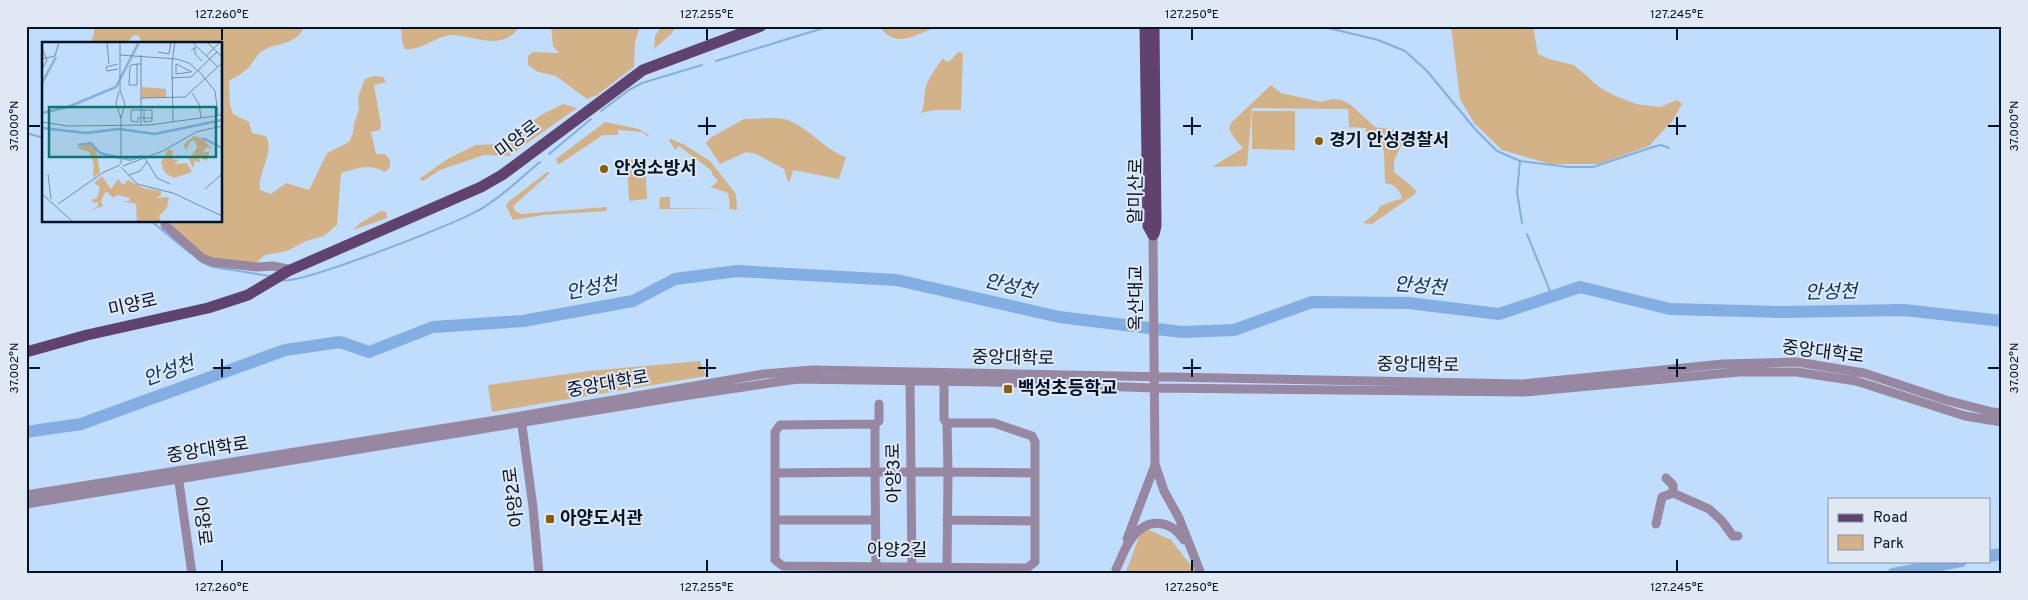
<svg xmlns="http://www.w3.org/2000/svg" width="2028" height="600" viewBox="0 0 2028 600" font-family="Overpass,'Noto Sans KR',sans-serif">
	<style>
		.green { fill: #d4b287 }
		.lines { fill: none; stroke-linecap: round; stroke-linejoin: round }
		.stream { stroke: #82aee4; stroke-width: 2 }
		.river { stroke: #82aee4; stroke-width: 12 }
		.minor { stroke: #9787a0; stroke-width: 9 }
		.major { stroke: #5f436e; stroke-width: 11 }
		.ticks { fill: none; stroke: #041427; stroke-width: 2 }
		.poi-dot { fill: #8d5d06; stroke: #dfe8f3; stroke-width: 2 }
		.labels { text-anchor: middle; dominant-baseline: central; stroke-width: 4; stroke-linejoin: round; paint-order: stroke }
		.street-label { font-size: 18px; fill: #041427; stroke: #dfe8f3 }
		.poi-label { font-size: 18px; font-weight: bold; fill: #041427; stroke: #dfe8f3; text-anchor: start }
		.water-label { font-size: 19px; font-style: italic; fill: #053565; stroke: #dfe8f3 }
		.inset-river { fill: none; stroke: #82aee4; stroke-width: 2.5 }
		.inset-road { fill: none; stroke: #758da8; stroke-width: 1 }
		.view { fill: #0f766e; fill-opacity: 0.15; stroke: #0f766e; stroke-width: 2.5 }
		.inset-edge { fill: none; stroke: #041427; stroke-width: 2.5 }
		.neatline { fill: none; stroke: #041427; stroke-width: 2 }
		.ticks-label { font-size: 12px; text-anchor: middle; fill: #041427 }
	</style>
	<rect width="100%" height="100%" fill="#c1ddfe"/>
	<path class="green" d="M94,26H304C300,42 281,43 268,48C256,53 256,59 249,67C244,73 235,77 229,81L230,105L233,114L249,122L252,133L266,136C275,153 257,173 260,190L271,194L286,183L309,190L327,153L349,142L353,133L354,124L359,109L358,97L365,79L374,76L383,77L386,82L374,85L381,125L380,130L371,132L376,154H385L390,160V167L385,172C368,163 359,168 341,173L337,225L324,236L306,241L287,251L265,255L254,265L212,261L172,229L171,221H221V44H146L141,41L139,36L134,35L125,44H91L94,33Z
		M401,26H520C517,30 513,35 509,37C492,47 471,35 452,35C435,36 422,51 405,49L402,41Z
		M551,26H640L635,42L634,67L597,95L587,99L556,76L538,72L528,65V56L533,52L560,53L553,47Z
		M662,26H677L671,34L654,49L655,36Z
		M879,26H943C919,30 898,53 879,26Z
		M1451,26H1533L1538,54L1549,59L1574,65L1599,87L1613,95L1636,104L1660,107L1677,100L1682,104L1673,120L1649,146L1599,164H1550L1502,150L1474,123L1460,99Z
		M958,52L963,53L961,110H933L921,113C925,105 924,98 925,90C928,78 936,68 943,58L946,62L951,60Z
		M1271,85L1281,93L1321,102L1333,99L1342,100L1351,105L1375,127L1404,131L1406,135L1394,161V172L1416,190L1415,194L1372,224L1363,223L1377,212L1380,206L1402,198C1399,189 1394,184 1385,183L1384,153L1381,136L1366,133V128L1349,127L1348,109L1252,108L1247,166L1212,167L1243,148L1235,139L1229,129L1231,123Z
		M563,104L577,108L509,156L484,155L440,170L423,181L419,179L449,158L476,145L501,144L541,115Z
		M1252,111H1295V150L1252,149Z
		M744,119C756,119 780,116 790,121C811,130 824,149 846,157L839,179L793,170L790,181L788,182L784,169L756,154L746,152L720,164L706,143L710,138Z
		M605,122L639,129L650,136H647L642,132L618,130V135H603L558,165L556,159Z
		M671,139L685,145L710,161L736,194L737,210L729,209L730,206L728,193L711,187L718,181L712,174V171L679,146L675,150L669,140Z
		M627,160H645L647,199L629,201Z
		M547,172H549L548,175L513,206L515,211L521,214L606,207L607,211L544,215L513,220L506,206L508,202Z
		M660,197H670V208L727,209H659Z
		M381,211L386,212L387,218L353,230L360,223Z
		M700,361L706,376L492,412L488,385L589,371Z
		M1143,527L1171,540L1198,574H1125Z"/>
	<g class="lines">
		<path class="stream" d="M1320,26L1378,40L1405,51L1427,71L1475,129L1497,151L1520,161L1568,167H1593L1653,147L1661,145L1669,148
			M716,61L830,26
			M601,111L629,90L642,83L702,65
			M26,133L44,138
			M549,154L591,119
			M1520,161L1517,192L1522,223
			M151,221L190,253
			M1527,234L1552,296
			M202,262L213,267L270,276
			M281,280C297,286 455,224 477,211C496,202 523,176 540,162"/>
		<path class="river" d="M26,432L81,424L285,350L340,342L369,352L433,327L523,321L633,301L675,279L737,271L897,280L1059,317L1182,332L1234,330L1312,302L1408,303L1499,314L1580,287L1670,309L1781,312L1904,310L2002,321
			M1989,556L2002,554
			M1893,574L1961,561"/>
		<path class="minor" d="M165,225L202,258L213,262L257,267L273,266L292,270
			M1153,235L1155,464L1164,491L1179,518L1201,574
			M910,377L912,574
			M944,382V419L947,423
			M521,418L533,507L539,574
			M947,423H994L1032,436L1035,442V562L1027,568L783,566L775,560V432L780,425L875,424V472H948Z
			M875,424L879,421V404
			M775,473L875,472L876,567
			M178,475L192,574
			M1666,478L1673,485V493L1709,509L1722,521L1733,536H1738
			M26,495L521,416L764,374L812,370L1522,384L1723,364L1797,362L1864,373L1946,400L1992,412L2002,413
			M26,504L683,396L798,379L990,382L1154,388L1525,392L1739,372H1797L1856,381L1965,416L2002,422
			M775,520H875
			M947,520L1035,521
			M1656,524L1662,497L1673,493
			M1127,539L1155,465
			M947,567L948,472L1035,473
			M1116,569C1121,560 1125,546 1132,538C1147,517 1170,519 1184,540"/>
		<path class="major" d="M1145,26L1148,226L1153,235
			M1154,26L1156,226L1154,234
			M26,352L87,335L208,308L248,295L288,271L481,187L502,175L643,70L761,26"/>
	</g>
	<path class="ticks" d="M222,28V40M707,28V40M1192,28V40M1677,28V40M707,117V135M1192,117V135M1677,117V135M28,126H40M698,126H716M1183,126H1201M1668,126H1686M1988,126H2000M222,359V377M707,359V377M1192,359V377M1677,359V377M28,368H40M213,368H231M698,368H716M1183,368H1201M1668,368H1686M1988,368H2000M222,560V572M707,560V572M1192,560V572M1677,560V572"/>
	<g class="poi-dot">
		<circle cx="1319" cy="141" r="5"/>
		<circle cx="604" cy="169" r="5"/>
		<rect x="1003" y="384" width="10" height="10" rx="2.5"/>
		<rect x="545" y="514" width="10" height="10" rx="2.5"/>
	</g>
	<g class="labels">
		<g class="street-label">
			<text transform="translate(518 140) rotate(-37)">미양로</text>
			<text transform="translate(1137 191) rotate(-89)">알미산로</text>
			<text transform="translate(1137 298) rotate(-90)">옥산대교</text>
			<text transform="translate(133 306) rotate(-13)">미양로</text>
			<text transform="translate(1823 353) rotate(7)">중앙대학로</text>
			<text transform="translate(1013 359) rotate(1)">중앙대학로</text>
			<text transform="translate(1418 366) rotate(1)">중앙대학로</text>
			<text transform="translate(608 385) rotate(-10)">중앙대학로</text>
			<text transform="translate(208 451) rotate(-9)">중앙대학로</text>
			<text transform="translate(895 473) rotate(-91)">아양3로</text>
			<text transform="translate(515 497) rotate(-97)">아양2로</text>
			<text transform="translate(201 521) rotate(83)">아양로</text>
			<text x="897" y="551">아양2길</text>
		</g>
		<g class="poi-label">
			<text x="1329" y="141">경기 안성경찰서</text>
			<text x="614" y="169">안성소방서</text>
			<text x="1018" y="389">백성초등학교</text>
			<text x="560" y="519">아양도서관</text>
		</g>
		<g class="water-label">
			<text transform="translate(1010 287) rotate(13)">안성천</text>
			<text transform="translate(1420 287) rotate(5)">안성천</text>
			<text transform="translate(592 289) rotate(-11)">안성천</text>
			<text transform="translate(1831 293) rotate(-1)">안성천</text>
			<text transform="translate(169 372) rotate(-20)">안성천</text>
		</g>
	</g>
	<g transform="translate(42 42)">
		<rect width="180" height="180" fill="#c1ddfe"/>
		<path d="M100,45L124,47V56H100ZM152,94L160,96L169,106L168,108L166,104L161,110H167L166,117L163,119L157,114L158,121L153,119L151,127L147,117L155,106L153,99H149L144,108H143L142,102ZM46,101L54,107L58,131L51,136L52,123L47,110L35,106ZM126,107L131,109L130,117L137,118L132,122L145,121L150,130L132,136L123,131L119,121ZM60,134L69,147L76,137L81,143L86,138L101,146L119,149V153L114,156L127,155L125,166L117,174L119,180H95L94,162L81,159H87L88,156L75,153L71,156L64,149L59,159L61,164L47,169L56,164V160L52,161L49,158L55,156L58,145L52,141Z" fill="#d4b287"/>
		<path class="inset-river" d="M0,41L14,15M0,71L26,65L74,45L97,0M0,86L44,91L77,87L113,92L180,78M161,96L180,106M36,103L49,101L58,111L78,116M80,116L88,118L101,114"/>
		<path class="inset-road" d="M65,0L67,22M78,0V48L83,62L79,76M150,0L176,25M165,0L180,15M0,6L5,18L0,27M149,9L153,5V12L160,19M116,10L127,12L129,0M78,13L134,17L147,21L156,29M164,14L177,1M0,17L13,14L17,0M76,22L64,25L65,29L76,27M95,22V43H87L88,24L90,23L95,22H99M134,22V32L149,30M134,22L150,30M156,28L173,49L176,73M129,36L149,35L175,10M77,49L74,61L79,76V95M150,51L157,62L159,76M99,56L143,55L180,21M89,68H110V79L102,80V76H96V80L89,79ZM102,68V76H110M0,80L26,84L108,83L180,73M131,80L130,21L133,0M99,84V13M103,116L115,136L128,142M79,122V95M81,124L121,109L154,90L180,84M79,125L95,142L131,151L180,174M6,132L9,157M87,133L98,129L105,120M163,147L180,132M0,152L31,180M16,162L62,130L78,123"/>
		<path class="view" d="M7,65H174V115H7Z"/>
		<rect width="180" height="180" class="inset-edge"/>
	</g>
	<rect width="2028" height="600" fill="none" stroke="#dfe8f3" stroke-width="55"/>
	<rect x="1828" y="498" width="162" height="65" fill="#dfe8f3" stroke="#8793a1"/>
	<rect x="1838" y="514" width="25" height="8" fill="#5f436e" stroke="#8793a1"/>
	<text x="1873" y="522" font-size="15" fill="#041427">Road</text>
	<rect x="1838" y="535" width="25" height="15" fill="#d4b287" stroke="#8793a1"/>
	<text x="1873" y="548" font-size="15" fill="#041427">Park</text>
	<rect x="28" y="28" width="1972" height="544" class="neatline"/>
	<g class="ticks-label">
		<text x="222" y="18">127.260°E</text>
		<text x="707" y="18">127.255°E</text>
		<text x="1192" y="18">127.250°E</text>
		<text x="1677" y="18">127.245°E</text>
		<text transform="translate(2014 126) rotate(-90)" y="4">37.000°N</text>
		<text transform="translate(14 126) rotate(-90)" y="4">37.000°N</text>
		<text transform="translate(2014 368) rotate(-90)" y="4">37.002°N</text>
		<text transform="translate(14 368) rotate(-90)" y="4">37.002°N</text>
		<text x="222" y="591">127.260°E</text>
		<text x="707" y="591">127.255°E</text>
		<text x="1192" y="591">127.250°E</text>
		<text x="1677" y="591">127.245°E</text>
	</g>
</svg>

» **WHAT IS EXPECTED**: Lines with the string "linejoin": pick each one out of the material and return it.

» **RESPONSE TO THE TASK**:
		.lines { fill: none; stroke-linecap: round; stroke-linejoin: round }
		.labels { text-anchor: middle; dominant-baseline: central; stroke-width: 4; stroke-linejoin: round; paint-order: stroke }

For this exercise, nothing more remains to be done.